Currently, BlackRock offers two digital asset funds: IBIT, a spot Bitcoin ETF, and ETHA, a spot Ethereum ETF. The combined AUM for these two funds has reached $21.6 billion, edging out Grayscale's total AUM of $21.3 billion across its four funds: GBTC, BTC Mini, ETHE, and ETH Mini. This information comes from blockchain intelligence firm Arkham, which tracks the AUM of these prominent ETFs.

The shift in market leadership can be partially attributed to recent moves by major financial institutions. Morgan Stanley, for instance, disclosed that it has nearly liquidated its $269.9 million position in Grayscale's GBTC and now holds 5.5 million shares of BlackRock's IBIT, valued at approximately $187.1 million at current prices. Similarly, Goldman Sachs reported last week that it holds nearly 7 million shares of IBIT, worth about $235 million, although it still maintains smaller positions in Grayscale's converted funds and other spot Bitcoin ETFs.

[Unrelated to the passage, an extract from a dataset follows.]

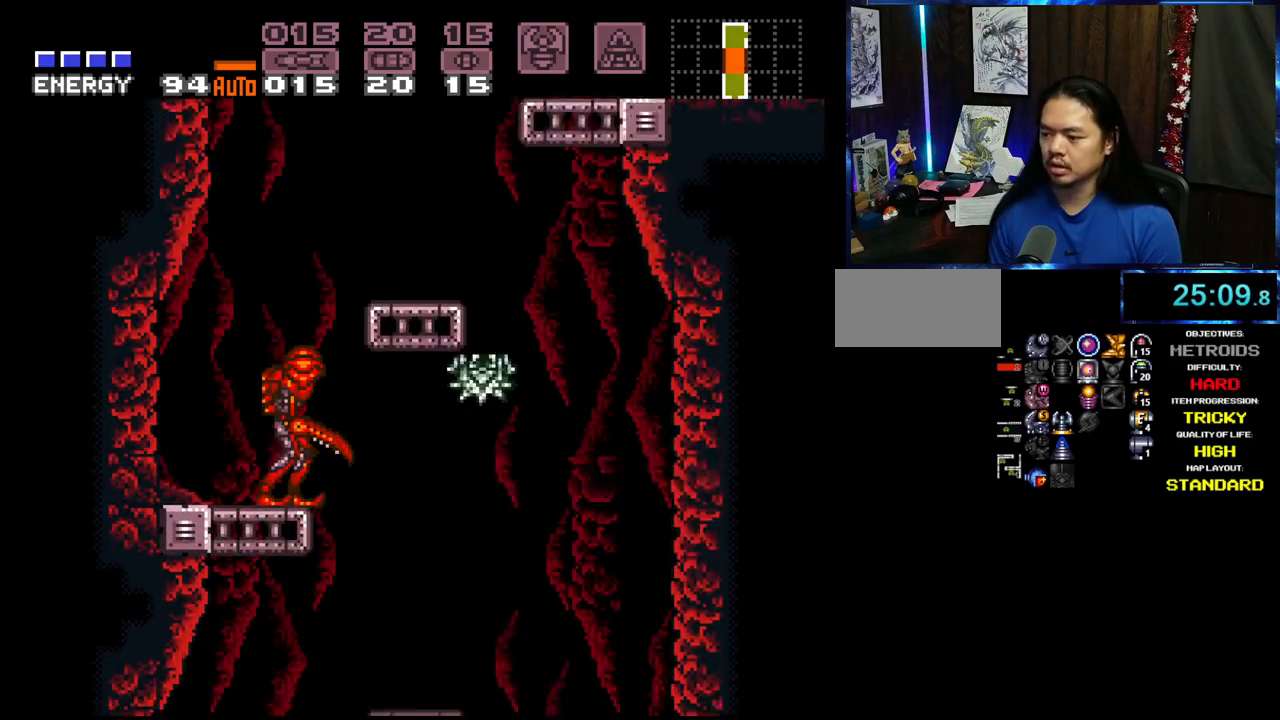
{"dt_ms": 500, "buttons": ["A", "DPAD_RIGHT"], "events": [[200, "B", "up"], [333, "DPAD_LEFT", "up"], [383, "DPAD_RIGHT", "down"]]}
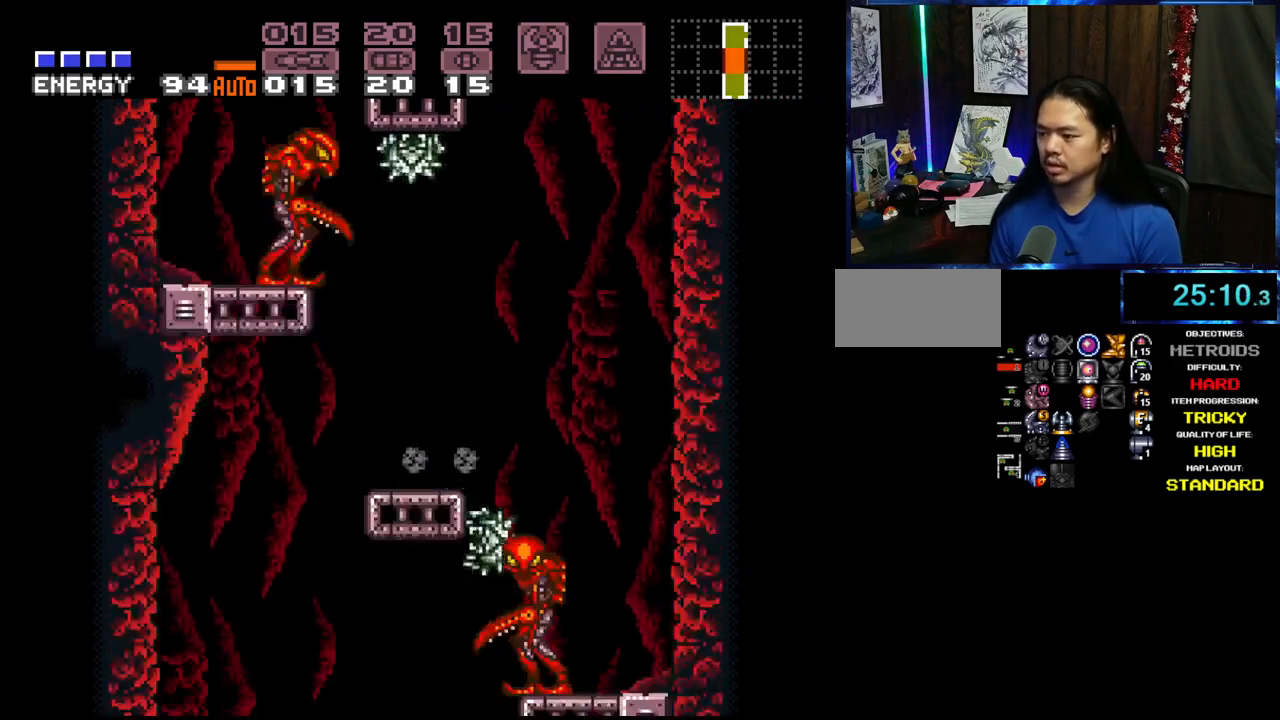
{"dt_ms": 500, "buttons": ["A", "B", "DPAD_LEFT"], "events": [[33, "B", "down"], [167, "DPAD_RIGHT", "up"], [250, "DPAD_LEFT", "down"]]}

Nate Geraci, president of The ETF Store, highlighted on social media platform X that IBIT has experienced only one day of net outflows since its launch, supported by data from SoSoValue. However, the ETF has also seen 26 days of zero net inflows or outflows.

While BlackRock's IBIT maintains a lead over Grayscale's Bitcoin ETFs, its spot Ethereum offering, ETHA, ranks as the third-largest fund by AUM. Since its launch on July 22, ETHA has not recorded any negative outflows, though it has had four days of net-zero trading.